Can you stack crates?
Never stack a crate with an animal in it, or empty where they could be knocked over and fall. Please don’t leave a crate unattended or unsecured on a high surface with your pup in it. Accidents happen, and it only takes a second.
How long can my Beagle stay in his crate?
Being in his crate during the day is not the same as sleeping in it overnight, but you don’t want to ask him to stay crated too long. Have him close enough when you sleep that you can take him out if he needs to go to the bathroom, and be sure to take him out just before the two of you retire for the evening and as soon as you wake.
Your pup’s daytime stay in his crate should ideally be no more than a few hours.
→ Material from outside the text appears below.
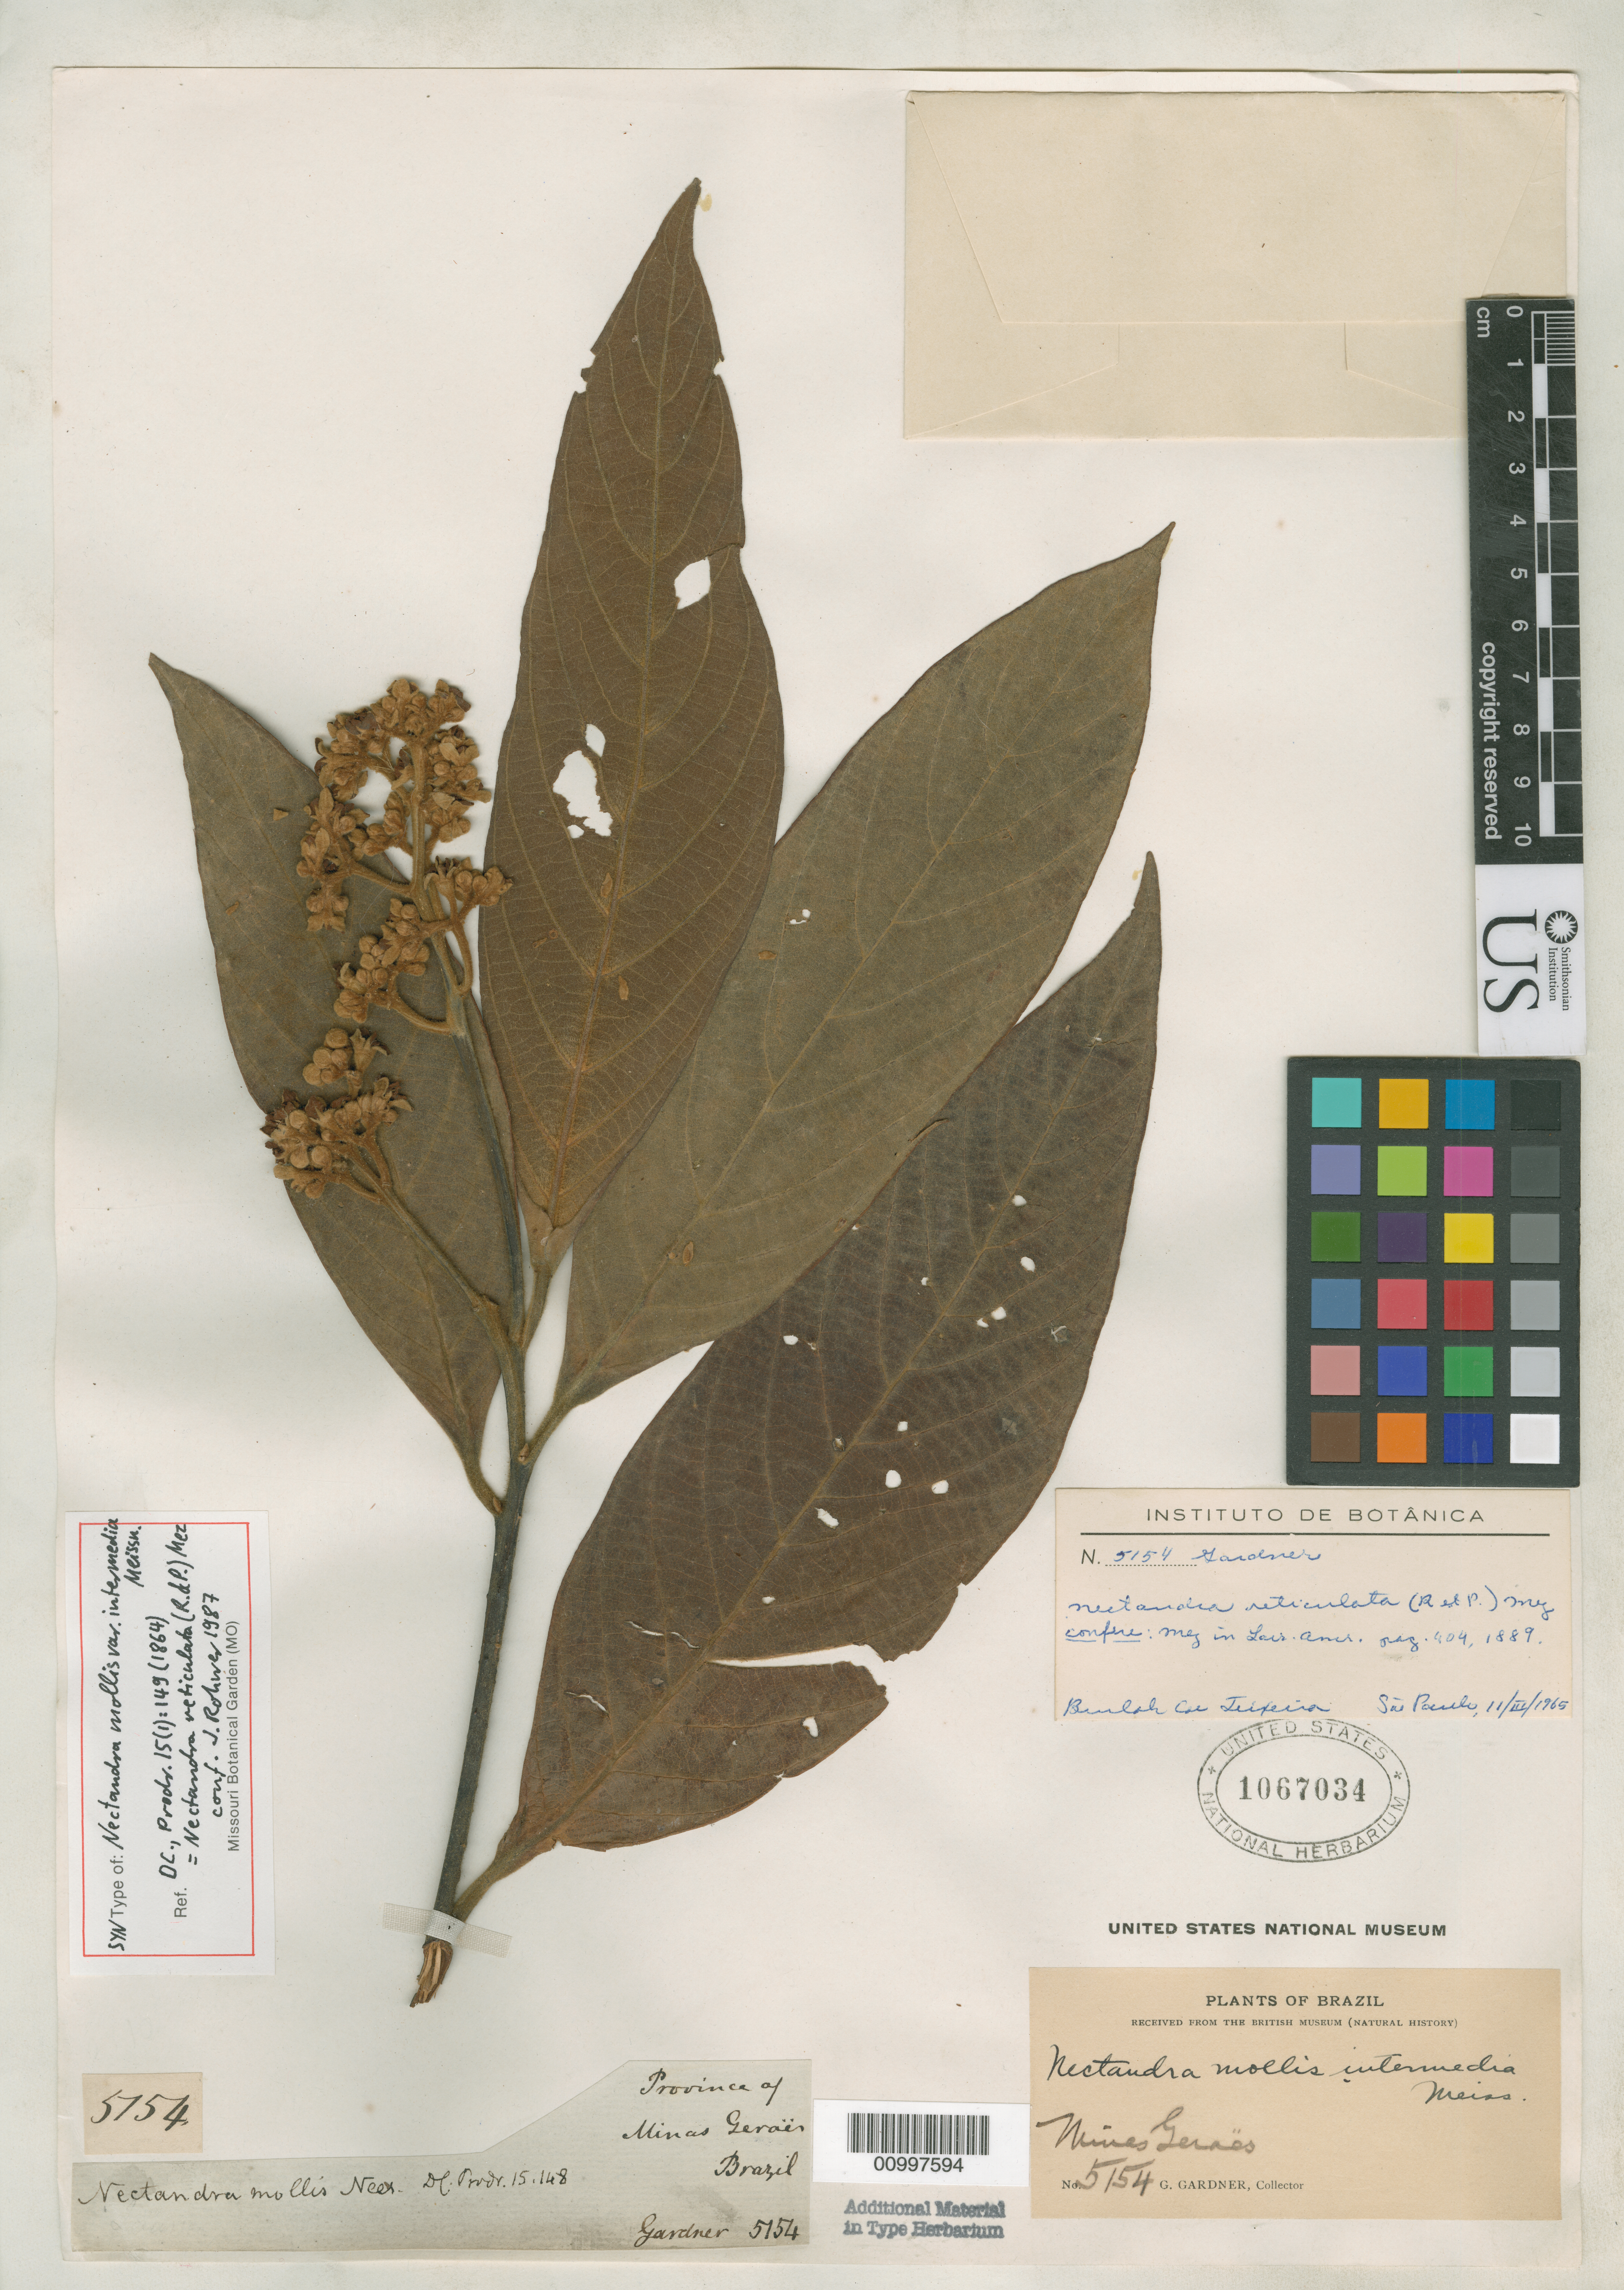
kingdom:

If you work long hours or have a shift that frequently changes so your pup’s never able to adjust his nap time, consider gating a room and creating a safe space for him to play and run around a bit, if necessary, until you return home. His crate will give him a place to nap in that same space, but it isn’t fair to leave him confined for hours.
Crate training your pup takes time and patience, so don’t rush with your new Beagle puppy. Once he’s potty trained, your crate will be his safe space that can go with the two of you as you travel. The most versatile pick is a wire crate, and either the budget-friendly Frisco Double Door Crate or the MidWest iCrate Double Door Crate for your escape artist can move from home to vehicle with relative ease.
If, after your Beagle grows up, your lifestyle changes, having a second crate or purchasing one that suits your new needs isn’t the end of the world. Gently used carriers are always in demand on local sale pages, or you may be able to donate your Beagle’s old crate to your local rescue or shelter.